At last, a select audience finally will be able to see what I and so many others have been going on about when Zombie Girl: The Movie, premieres at Fantastic Fest in Austin today (4:30 PM Texas time).
Congratulations must go to Zombie Girl filmmakers Erik Mauck, Justin Johnson and Aaron Marshall, with an extra tilt of the cap to the latter for paring down some 147 hours of footage into a taut 91-minute feature.
As I’m now finishing up the Handbook chapter about Emily and the Zombie Girl crew, I’m reluctant to steal its thunder by going into this all in any kind of detail.
However, having had the opportunity to see this work twice now, I must say I have a new appreciation for the craft of the documentary maker. As Marshall told me, “It’s not a narrative movie, so if something wasn’t captured right, you couldn’t just go and do another take. It was a matter of finding ways of pulling the story out of what we had to work with.”

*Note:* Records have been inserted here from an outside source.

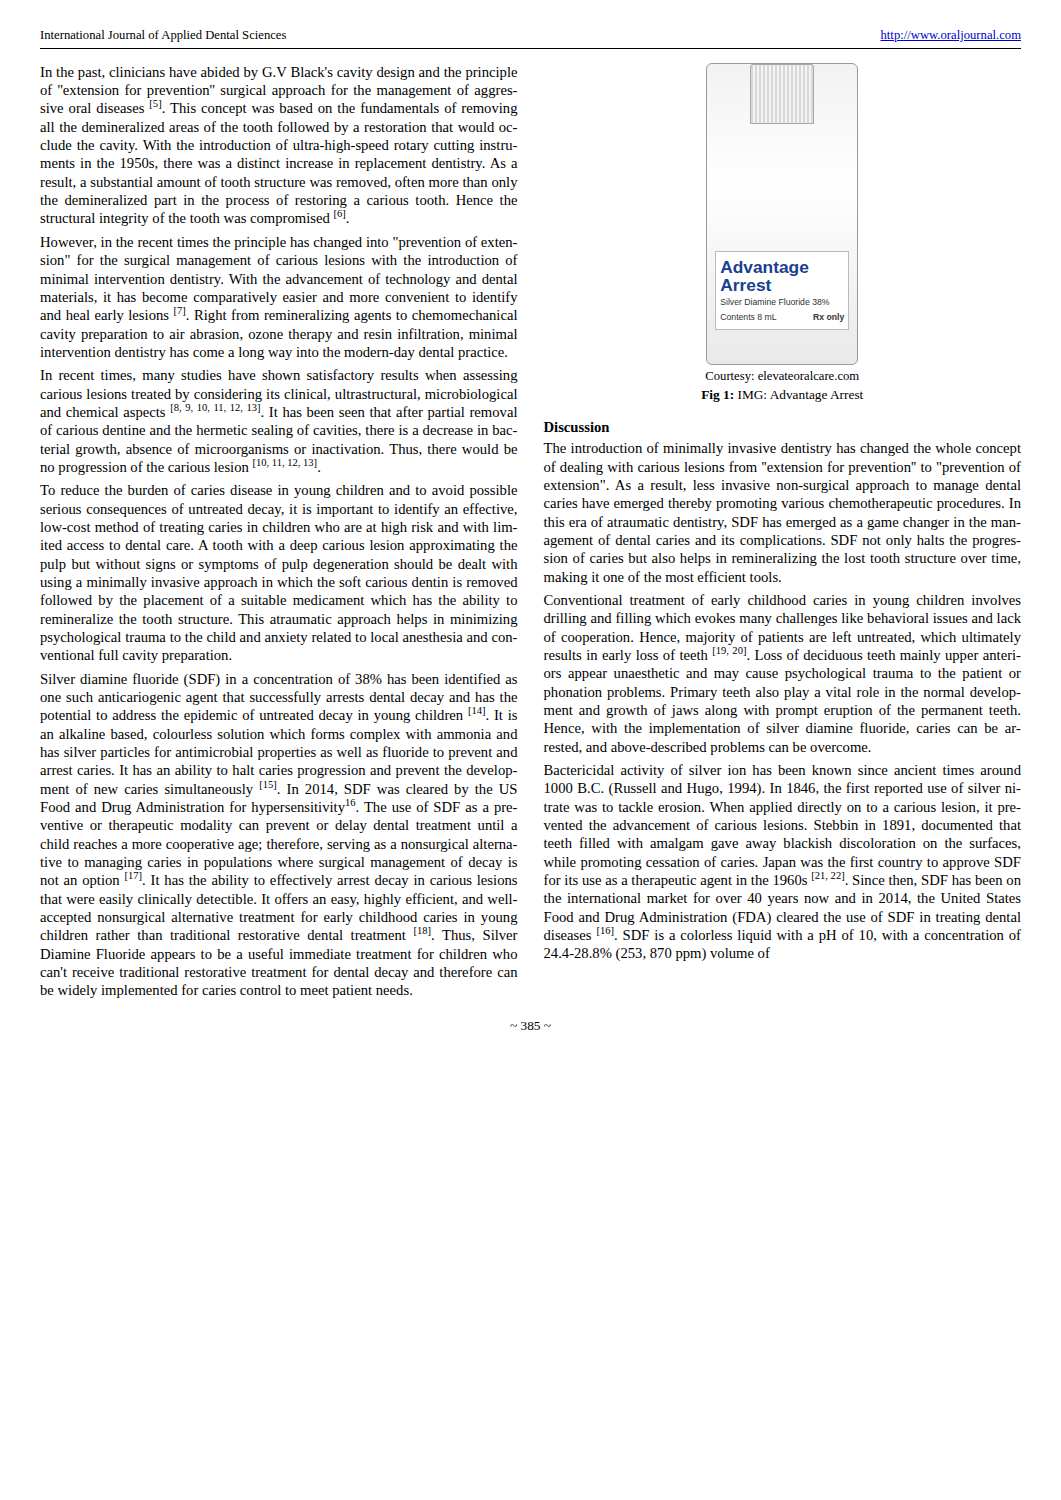International Journal of Applied Dental Sciences http://www.oraljournal.com
In the past, clinicians have abided by G.V Black's cavity design and the principle of ''extension for prevention'' surgical approach for the management of aggressive oral diseases [5]. This concept was based on the fundamentals of removing all the demineralized areas of the tooth followed by a restoration that would occlude the cavity. With the introduction of ultra-high-speed rotary cutting instruments in the 1950s, there was a distinct increase in replacement dentistry. As a result, a substantial amount of tooth structure was removed, often more than only the demineralized part in the process of restoring a carious tooth. Hence the structural integrity of the tooth was compromised [6].
However, in the recent times the principle has changed into "prevention of extension" for the surgical management of carious lesions with the introduction of minimal intervention dentistry. With the advancement of technology and dental materials, it has become comparatively easier and more convenient to identify and heal early lesions [7]. Right from remineralizing agents to chemomechanical cavity preparation to air abrasion, ozone therapy and resin infiltration, minimal intervention dentistry has come a long way into the modern-day dental practice.
In recent times, many studies have shown satisfactory results when assessing carious lesions treated by considering its clinical, ultrastructural, microbiological and chemical aspects [8, 9, 10, 11, 12, 13]. It has been seen that after partial removal of carious dentine and the hermetic sealing of cavities, there is a decrease in bacterial growth, absence of microorganisms or inactivation. Thus, there would be no progression of the carious lesion [10, 11, 12, 13].
To reduce the burden of caries disease in young children and to avoid possible serious consequences of untreated decay, it is important to identify an effective, low-cost method of treating caries in children who are at high risk and with limited access to dental care. A tooth with a deep carious lesion approximating the pulp but without signs or symptoms of pulp degeneration should be dealt with using a minimally invasive approach in which the soft carious dentin is removed followed by the placement of a suitable medicament which has the ability to remineralize the tooth structure. This atraumatic approach helps in minimizing psychological trauma to the child and anxiety related to local anesthesia and conventional full cavity preparation.
Silver diamine fluoride (SDF) in a concentration of 38% has been identified as one such anticariogenic agent that successfully arrests dental decay and has the potential to address the epidemic of untreated decay in young children [14]. It is an alkaline based, colourless solution which forms complex with ammonia and has silver particles for antimicrobial properties as well as fluoride to prevent and arrest caries. It has an ability to halt caries progression and prevent the development of new caries simultaneously [15]. In 2014, SDF was cleared by the US Food and Drug Administration for hypersensitivity16. The use of SDF as a preventive or therapeutic modality can prevent or delay dental treatment until a child reaches a more cooperative age; therefore, serving as a nonsurgical alternative to managing caries in populations where surgical management of decay is not an option [17]. It has the ability to effectively arrest decay in carious lesions that were easily clinically detectible. It offers an easy, highly efficient, and well-accepted nonsurgical alternative treatment for early childhood caries in young children rather than traditional restorative dental treatment [18]. Thus, Silver Diamine Fluoride appears to be a useful immediate treatment for children who can't receive traditional restorative treatment for dental decay and therefore can be widely implemented for caries control to meet patient needs.
Advantage
Arrest
Silver Diamine Fluoride 38%
Contents 8 mL Rx only
Courtesy: elevateoralcare.com
Fig 1: IMG: Advantage Arrest
Discussion
The introduction of minimally invasive dentistry has changed the whole concept of dealing with carious lesions from ''extension for prevention'' to "prevention of extension". As a result, less invasive non-surgical approach to manage dental caries have emerged thereby promoting various chemotherapeutic procedures. In this era of atraumatic dentistry, SDF has emerged as a game changer in the management of dental caries and its complications. SDF not only halts the progression of caries but also helps in remineralizing the lost tooth structure over time, making it one of the most efficient tools.
Conventional treatment of early childhood caries in young children involves drilling and filling which evokes many challenges like behavioral issues and lack of cooperation. Hence, majority of patients are left untreated, which ultimately results in early loss of teeth [19, 20]. Loss of deciduous teeth mainly upper anteriors appear unaesthetic and may cause psychological trauma to the patient or phonation problems. Primary teeth also play a vital role in the normal development and growth of jaws along with prompt eruption of the permanent teeth. Hence, with the implementation of silver diamine fluoride, caries can be arrested, and above-described problems can be overcome.
Bactericidal activity of silver ion has been known since ancient times around 1000 B.C. (Russell and Hugo, 1994). In 1846, the first reported use of silver nitrate was to tackle erosion. When applied directly on to a carious lesion, it prevented the advancement of carious lesions. Stebbin in 1891, documented that teeth filled with amalgam gave away blackish discoloration on the surfaces, while promoting cessation of caries. Japan was the first country to approve SDF for its use as a therapeutic agent in the 1960s [21, 22]. Since then, SDF has been on the international market for over 40 years now and in 2014, the United States Food and Drug Administration (FDA) cleared the use of SDF in treating dental diseases [16]. SDF is a colorless liquid with a pH of 10, with a concentration of 24.4-28.8% (253, 870 ppm) volume of
~ 385 ~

If Zombie Girl succeeds (individual tastes will vary, of course), it does so primarily because the Hagins family and the small universe of people who orbit it in this documentary are so engaging. Yet, the documentary makers also have succeeded in doing something extremely rare in today’s everyone’s-a-media-star world: they remind us how noble it is to chase a dream, and just what joy still remains in the process of creation.
There are ups and downs to be sure — Emily’s the first person to tell you that things haven’t always gone according to plan during the making of Pathogen, and more recently, The Retelling. But after seeing this movie, I dusted off my own video camera for the first time in a year. I don’t think I can pay this film, or Emily’s own work, any higher compliment than that.